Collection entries
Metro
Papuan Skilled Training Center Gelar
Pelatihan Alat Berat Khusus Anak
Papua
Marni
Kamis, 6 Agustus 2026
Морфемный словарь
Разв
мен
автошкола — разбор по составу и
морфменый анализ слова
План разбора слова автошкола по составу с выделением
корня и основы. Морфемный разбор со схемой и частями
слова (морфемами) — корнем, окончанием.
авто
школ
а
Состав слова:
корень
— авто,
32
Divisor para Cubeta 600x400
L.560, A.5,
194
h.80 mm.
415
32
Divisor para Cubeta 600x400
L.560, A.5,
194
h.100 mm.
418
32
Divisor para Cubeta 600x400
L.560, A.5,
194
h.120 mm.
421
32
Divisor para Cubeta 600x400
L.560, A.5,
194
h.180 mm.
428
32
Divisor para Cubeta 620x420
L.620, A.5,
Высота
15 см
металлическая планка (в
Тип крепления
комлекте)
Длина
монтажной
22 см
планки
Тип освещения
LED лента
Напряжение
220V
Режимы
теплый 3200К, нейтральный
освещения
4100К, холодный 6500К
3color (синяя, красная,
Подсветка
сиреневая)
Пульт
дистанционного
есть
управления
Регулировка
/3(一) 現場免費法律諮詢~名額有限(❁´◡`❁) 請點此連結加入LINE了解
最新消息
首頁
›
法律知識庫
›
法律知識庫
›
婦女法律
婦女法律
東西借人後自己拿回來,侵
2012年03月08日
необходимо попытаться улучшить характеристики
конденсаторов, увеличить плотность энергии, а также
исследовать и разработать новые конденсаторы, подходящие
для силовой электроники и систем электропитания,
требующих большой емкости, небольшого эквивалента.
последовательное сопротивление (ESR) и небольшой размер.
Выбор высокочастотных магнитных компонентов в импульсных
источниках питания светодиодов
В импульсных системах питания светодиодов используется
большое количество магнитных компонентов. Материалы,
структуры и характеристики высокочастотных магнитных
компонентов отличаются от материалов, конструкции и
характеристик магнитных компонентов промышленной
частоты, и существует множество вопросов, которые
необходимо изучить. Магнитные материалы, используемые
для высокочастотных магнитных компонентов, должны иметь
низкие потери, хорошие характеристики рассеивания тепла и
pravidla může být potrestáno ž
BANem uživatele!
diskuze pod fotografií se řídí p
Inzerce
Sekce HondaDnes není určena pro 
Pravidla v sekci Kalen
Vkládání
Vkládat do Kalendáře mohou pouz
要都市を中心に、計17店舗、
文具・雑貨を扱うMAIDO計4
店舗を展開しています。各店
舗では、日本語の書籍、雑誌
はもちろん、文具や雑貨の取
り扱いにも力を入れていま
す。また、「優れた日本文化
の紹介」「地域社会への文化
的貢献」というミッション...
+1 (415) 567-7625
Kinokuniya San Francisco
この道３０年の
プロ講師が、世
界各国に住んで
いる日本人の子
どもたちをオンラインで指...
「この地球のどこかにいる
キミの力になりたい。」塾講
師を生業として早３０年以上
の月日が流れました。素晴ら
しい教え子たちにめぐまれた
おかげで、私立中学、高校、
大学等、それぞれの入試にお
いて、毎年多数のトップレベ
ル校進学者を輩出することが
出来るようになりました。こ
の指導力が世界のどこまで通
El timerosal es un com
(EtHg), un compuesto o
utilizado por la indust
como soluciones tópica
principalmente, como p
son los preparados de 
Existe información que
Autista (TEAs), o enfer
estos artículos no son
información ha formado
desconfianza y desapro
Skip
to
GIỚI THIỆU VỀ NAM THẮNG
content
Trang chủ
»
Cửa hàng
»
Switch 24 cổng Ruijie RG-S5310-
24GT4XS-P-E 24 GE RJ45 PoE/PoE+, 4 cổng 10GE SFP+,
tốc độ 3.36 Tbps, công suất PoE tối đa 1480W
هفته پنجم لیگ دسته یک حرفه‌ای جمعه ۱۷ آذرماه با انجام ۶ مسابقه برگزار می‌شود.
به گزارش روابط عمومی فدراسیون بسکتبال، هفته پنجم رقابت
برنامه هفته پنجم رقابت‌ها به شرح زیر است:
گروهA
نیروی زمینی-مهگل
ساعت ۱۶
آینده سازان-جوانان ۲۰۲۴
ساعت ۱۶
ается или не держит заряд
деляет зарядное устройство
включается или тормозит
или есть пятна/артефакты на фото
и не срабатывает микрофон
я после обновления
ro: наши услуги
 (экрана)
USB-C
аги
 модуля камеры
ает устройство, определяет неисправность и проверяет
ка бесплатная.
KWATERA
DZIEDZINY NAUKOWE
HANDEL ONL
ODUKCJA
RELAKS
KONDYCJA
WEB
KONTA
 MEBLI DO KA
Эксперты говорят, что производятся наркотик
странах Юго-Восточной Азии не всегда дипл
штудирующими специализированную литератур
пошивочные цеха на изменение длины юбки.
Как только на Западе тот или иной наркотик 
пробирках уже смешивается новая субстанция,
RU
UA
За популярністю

Work task: Each line above is to be copied exactly as written.

Exercise response:
Metro
Papuan Skilled Training Center Gelar
Pelatihan Alat Berat Khusus Anak
Papua
Marni
Kamis, 6 Agustus 2026
Морфемный словарь
Разв
мен
автошкола — разбор по составу и
морфменый анализ слова
План разбора слова автошкола по составу с выделением
корня и основы. Морфемный разбор со схемой и частями
слова (морфемами) — корнем, окончанием.
авто
школ
а
Состав слова:
корень
— авто,
32
Divisor para Cubeta 600x400
L.560, A.5,
194
h.80 mm.
415
32
Divisor para Cubeta 600x400
L.560, A.5,
194
h.100 mm.
418
32
Divisor para Cubeta 600x400
L.560, A.5,
194
h.120 mm.
421
32
Divisor para Cubeta 600x400
L.560, A.5,
194
h.180 mm.
428
32
Divisor para Cubeta 620x420
L.620, A.5,
Высота
15 см
металлическая планка (в
Тип крепления
комлекте)
Длина
монтажной
22 см
планки
Тип освещения
LED лента
Напряжение
220V
Режимы
теплый 3200К, нейтральный
освещения
4100К, холодный 6500К
3color (синяя, красная,
Подсветка
сиреневая)
Пульт
дистанционного
есть
управления
Регулировка
/3(一) 現場免費法律諮詢~名額有限(❁´◡`❁) 請點此連結加入LINE了解
最新消息
首頁
›
法律知識庫
›
法律知識庫
›
婦女法律
婦女法律
東西借人後自己拿回來,侵
2012年03月08日
необходимо попытаться улучшить характеристики
конденсаторов, увеличить плотность энергии, а также
исследовать и разработать новые конденсаторы, подходящие
для силовой электроники и систем электропитания,
требующих большой емкости, небольшого эквивалента.
последовательное сопротивление (ESR) и небольшой размер.
Выбор высокочастотных магнитных компонентов в импульсных
источниках питания светодиодов
В импульсных системах питания светодиодов используется
большое количество магнитных компонентов. Материалы,
структуры и характеристики высокочастотных магнитных
компонентов отличаются от материалов, конструкции и
характеристик магнитных компонентов промышленной
частоты, и существует множество вопросов, которые
необходимо изучить. Магнитные материалы, используемые
для высокочастотных магнитных компонентов, должны иметь
низкие потери, хорошие характеристики рассеивания тепла и
pravidla může být potrestáno ž
BANem uživatele!
diskuze pod fotografií se řídí p
Inzerce
Sekce HondaDnes není určena pro 
Pravidla v sekci Kalen
Vkládání
Vkládat do Kalendáře mohou pouz
要都市を中心に、計17店舗、
文具・雑貨を扱うMAIDO計4
店舗を展開しています。各店
舗では、日本語の書籍、雑誌
はもちろん、文具や雑貨の取
り扱いにも力を入れていま
す。また、「優れた日本文化
の紹介」「地域社会への文化
的貢献」というミッション...
+1 (415) 567-7625
Kinokuniya San Francisco
この道３０年の
プロ講師が、世
界各国に住んで
いる日本人の子
どもたちをオンラインで指...
「この地球のどこかにいる
キミの力になりたい。」塾講
師を生業として早３０年以上
の月日が流れました。素晴ら
しい教え子たちにめぐまれた
おかげで、私立中学、高校、
大学等、それぞれの入試にお
いて、毎年多数のトップレベ
ル校進学者を輩出することが
出来るようになりました。こ
の指導力が世界のどこまで通
El timerosal es un com
(EtHg), un compuesto o
utilizado por la indust
como soluciones tópica
principalmente, como p
son los preparados de 
Existe información que
Autista (TEAs), o enfer
estos artículos no son
información ha formado
desconfianza y desapro
Skip
to
GIỚI THIỆU VỀ NAM THẮNG
content
Trang chủ
»
Cửa hàng
»
Switch 24 cổng Ruijie RG-S5310-
24GT4XS-P-E 24 GE RJ45 PoE/PoE+, 4 cổng 10GE SFP+,
tốc độ 3.36 Tbps, công suất PoE tối đa 1480W
هفته پنجم لیگ دسته یک حرفه‌ای جمعه ۱۷ آذرماه با انجام ۶ مسابقه برگزار می‌شود.
به گزارش روابط عمومی فدراسیون بسکتبال، هفته پنجم رقابت
برنامه هفته پنجم رقابت‌ها به شرح زیر است:
گروهA
نیروی زمینی-مهگل
ساعت ۱۶
آینده سازان-جوانان ۲۰۲۴
ساعت ۱۶
ается или не держит заряд
деляет зарядное устройство
включается или тормозит
или есть пятна/артефакты на фото
и не срабатывает микрофон
я после обновления
ro: наши услуги
 (экрана)
USB-C
аги
 модуля камеры
ает устройство, определяет неисправность и проверяет
ка бесплатная.
KWATERA
DZIEDZINY NAUKOWE
HANDEL ONL
ODUKCJA
RELAKS
KONDYCJA
WEB
KONTA
 MEBLI DO KA
Эксперты говорят, что производятся наркотик
странах Юго-Восточной Азии не всегда дипл
штудирующими специализированную литератур
пошивочные цеха на изменение длины юбки.
Как только на Западе тот или иной наркотик 
пробирках уже смешивается новая субстанция,
RU
UA
За популярністю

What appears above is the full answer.